Saved data entries:
============

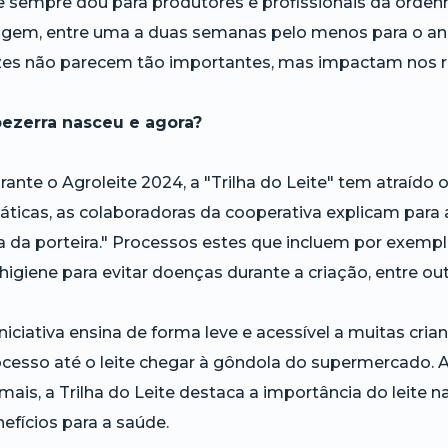
 sempre dou para produtores e profissionais da orden
agem, entre uma a duas semanas pelo menos para o ani
es não parecem tão importantes, mas impactam nos res
bezerra nasceu e agora?
ante o Agroleite 2024, a "Trilha do Leite" tem atraído 
áticas, as colaboradoras da cooperativa explicam para 
a da porteira." Processos estes que incluem por exempl
higiene para evitar doenças durante a criação, entre ou
niciativa ensina de forma leve e acessível a muitas cr
cesso até o leite chegar à gôndola do supermercado.
mais, a Trilha do Leite destaca a importância do leit
efícios para a saúde.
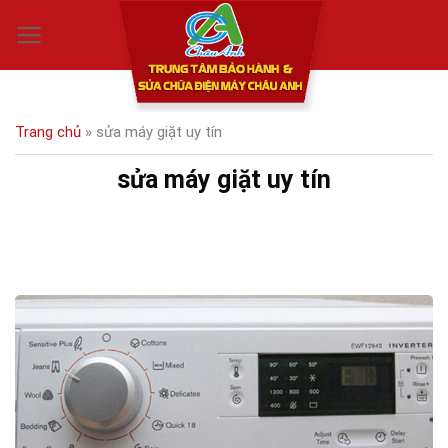
Skip
0
to
content
Trang chủ
»
sửa máy giặt uy tín
sửa máy giặt uy tín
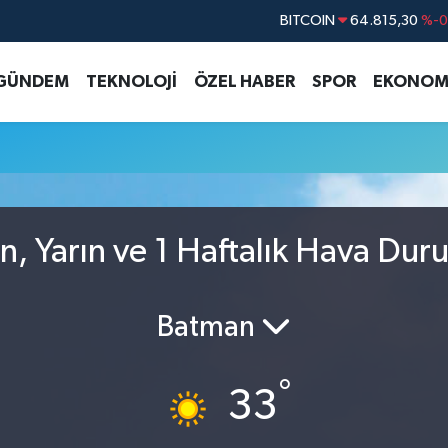
BITCOIN
64.815,30
%-0
DOLAR
47,7436
%0.
GÜNDEM
TEKNOLOJİ
ÖZEL HABER
SPOR
EKONOM
EURO
55,2510
%0.
STERLİN
64,4811
%0.
GRAM ALTIN
6660.55
%
BİST100
13.779
%-
n, Yarın ve 1 Haftalık Hava Du
Batman
°
33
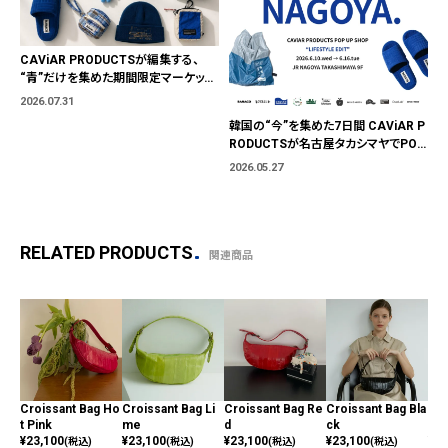
CAViAR PRODUCTSが編集する、
“青”だけを集めた期間限定マーケット
「BLUE MARKET」が横浜に。ブランド
2026.07.31
ではなく、"色"から出会う。
韓国の“今”を集めた7日間 CAViAR P
RODUCTSが名古屋タカシマヤでPOP
UP開催
2026.05.27
RELATED PRODUCTS
関連商品
Croissant Bag Ho
Croissant Bag Li
Croissant Bag Re
Croissant Bag Bla
Cro
t Pink
me
d
ck
y
¥
23,100
¥
23,100
¥
23,100
¥
23,100
¥
23
(税込)
(税込)
(税込)
(税込)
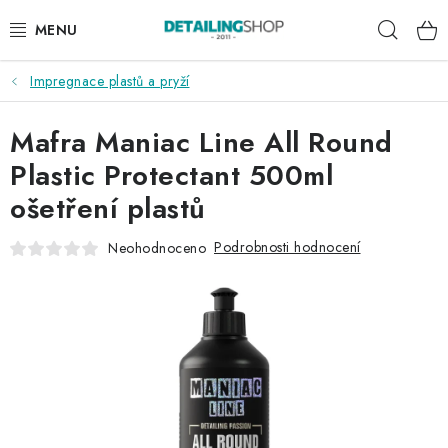
Přejít
Hleda
na
obsah
Impregnace plastů a pryží
AKCE
Mafra Maniac Line All Round
NOVINKY
Plastic Protectant 500ml
EXTERIÉR
ošetření plastů
INTERIÉR
Podrobnosti hodnocení
Neohodnoceno
PŘÍSLUŠENSTVÍ
DÁRKOVÉ SADY A POUKAZY
ČLÁNKY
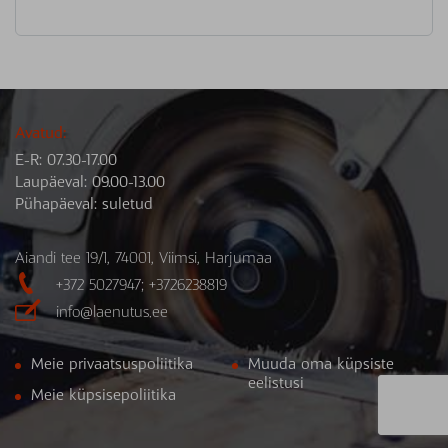
Avatud:
E-R: 07.30-17.00
Laupäeval: 09.00-13.00
Pühapäeval: suletud
Aiandi tee 19/1, 74001, Viimsi, Harjumaa

+372 5027947; +3726238819

info@laenutus.ee
Meie privaatsuspoliitika
Muuda oma küpsiste
eelistusi
Meie küpsisepoliitika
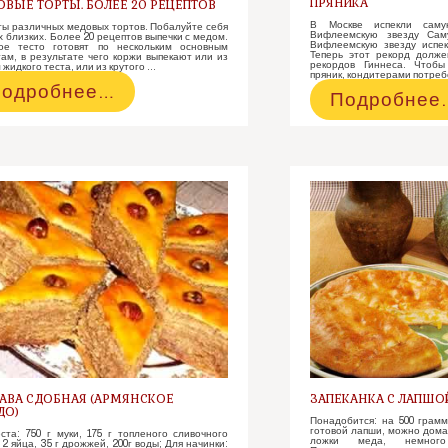
ПРЯНИКА
ВЫЕ ТОРТЫ. БОЛЕЕ 20 РЕЦЕПТОВ
В Москве испекли саму
ы различных медовых тортов. Побалуйте себя
Вифлеемскую звезду Сам
х близких. Более 20 рецептов выпечки с медом.
Вифлеемскую звезду испек
ое тесто готовят по нескольким основным
Теперь этот рекорд долже
ам, в результате чего коржи выпекают или из
рекордов Гиннеса. Чтобы 
 жидкого теста, или из крутого …
пряник, кондитерами потреб
едовые
одробнее…
Бочка
Подробнее
орты.
мёда
олее
потребовал
0
для
ецептов
приготовле
самого
большого
пряника
АВА СДОБНАЯ (АРМЯНСКОЕ
ЗАПЕКАНКА С ЛАПШО
ДО)
Понадобится: на 500 грам
готовой лапши, можно дома
ста: 750 г муки, 175 г топленого сливочного
ложки меда, немного
 2 яйца, 35 г дрожжей, 200г воды; Для начинки:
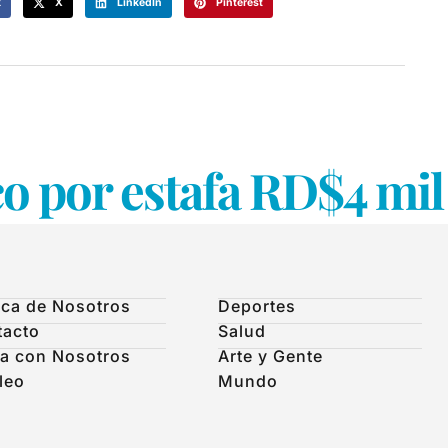
k
X
LinkedIn
Pinterest
co por estafa RD$4 mi
ca de Nosotros
Deportes
tacto
Salud
a con Nosotros
Arte y Gente
leo
Mundo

============

__Directions__
Type out the data above once more, exactly, with no images included.

__Response below__
 sempre dou para produtores e profissionais da orden
agem, entre uma a duas semanas pelo menos para o ani
es não parecem tão importantes, mas impactam nos res
bezerra nasceu e agora?
ante o Agroleite 2024, a "Trilha do Leite" tem atraído 
áticas, as colaboradoras da cooperativa explicam para 
a da porteira." Processos estes que incluem por exempl
higiene para evitar doenças durante a criação, entre ou
niciativa ensina de forma leve e acessível a muitas cr
cesso até o leite chegar à gôndola do supermercado.
mais, a Trilha do Leite destaca a importância do leit
efícios para a saúde.
Skip
0
to
content
Trang chủ
»
sửa máy giặt uy tín
sửa máy giặt uy tín
BITCOIN
64.815,30
%-0
DOLAR
47,7436
%0.
GÜNDEM
TEKNOLOJİ
ÖZEL HABER
SPOR
EKONOM
EURO
55,2510
%0.
STERLİN
64,4811
%0.
GRAM ALTIN
6660.55
%
BİST100
13.779
%-
n, Yarın ve 1 Haftalık Hava Du
Batman
°
33
CAViAR PRODUCTSが編集する、
“青”だけを集めた期間限定マーケット
「BLUE MARKET」が横浜に。ブランド
2026.07.31
ではなく、"色"から出会う。
韓国の“今”を集めた7日間 CAViAR P
RODUCTSが名古屋タカシマヤでPOP
UP開催
2026.05.27
RELATED PRODUCTS
関連商品
Croissant Bag Ho
Croissant Bag Li
Croissant Bag Re
Croissant Bag Bla
Cro
t Pink
me
d
ck
y
¥
23,100
¥
23,100
¥
23,100
¥
23,100
¥
23
(税込)
(税込)
(税込)
(税込)
Přejít
Hleda
na
obsah
Impregnace plastů a pryží
AKCE
Mafra Maniac Line All Round
NOVINKY
Plastic Protectant 500ml
EXTERIÉR
ošetření plastů
INTERIÉR
Podrobnosti hodnocení
Neohodnoceno
PŘÍSLUŠENSTVÍ
DÁRKOVÉ SADY A POUKAZY
ČLÁNKY
Avatud:
E-R: 07.30-17.00
Laupäeval: 09.00-13.00
Pühapäeval: suletud
Aiandi tee 19/1, 74001, Viimsi, Harjumaa

+372 5027947; +3726238819

info@laenutus.ee
Meie privaatsuspoliitika
Muuda oma küpsiste
eelistusi
Meie küpsisepoliitika
ПРЯНИКА
ВЫЕ ТОРТЫ. БОЛЕЕ 20 РЕЦЕПТОВ
В Москве испекли саму
ы различных медовых тортов. Побалуйте себя
Вифлеемскую звезду Сам
х близких. Более 20 рецептов выпечки с медом.
Вифлеемскую звезду испек
ое тесто готовят по нескольким основным
Теперь этот рекорд долже
ам, в результате чего коржи выпекают или из
рекордов Гиннеса. Чтобы 
 жидкого теста, или из крутого …
пряник, кондитерами потреб
едовые
одробнее…
Бочка
Подробнее
орты.
мёда
олее
потребовал
0
для
ецептов
приготовле
самого
большого
пряника
АВА СДОБНАЯ (АРМЯНСКОЕ
ЗАПЕКАНКА С ЛАПШО
ДО)
Понадобится: на 500 грам
готовой лапши, можно дома
ста: 750 г муки, 175 г топленого сливочного
ложки меда, немного
 2 яйца, 35 г дрожжей, 200г воды; Для начинки:
k
X
LinkedIn
Pinterest
co por estafa RD$4 mi
ca de Nosotros
Deportes
tacto
Salud
a con Nosotros
Arte y Gente
leo
Mundo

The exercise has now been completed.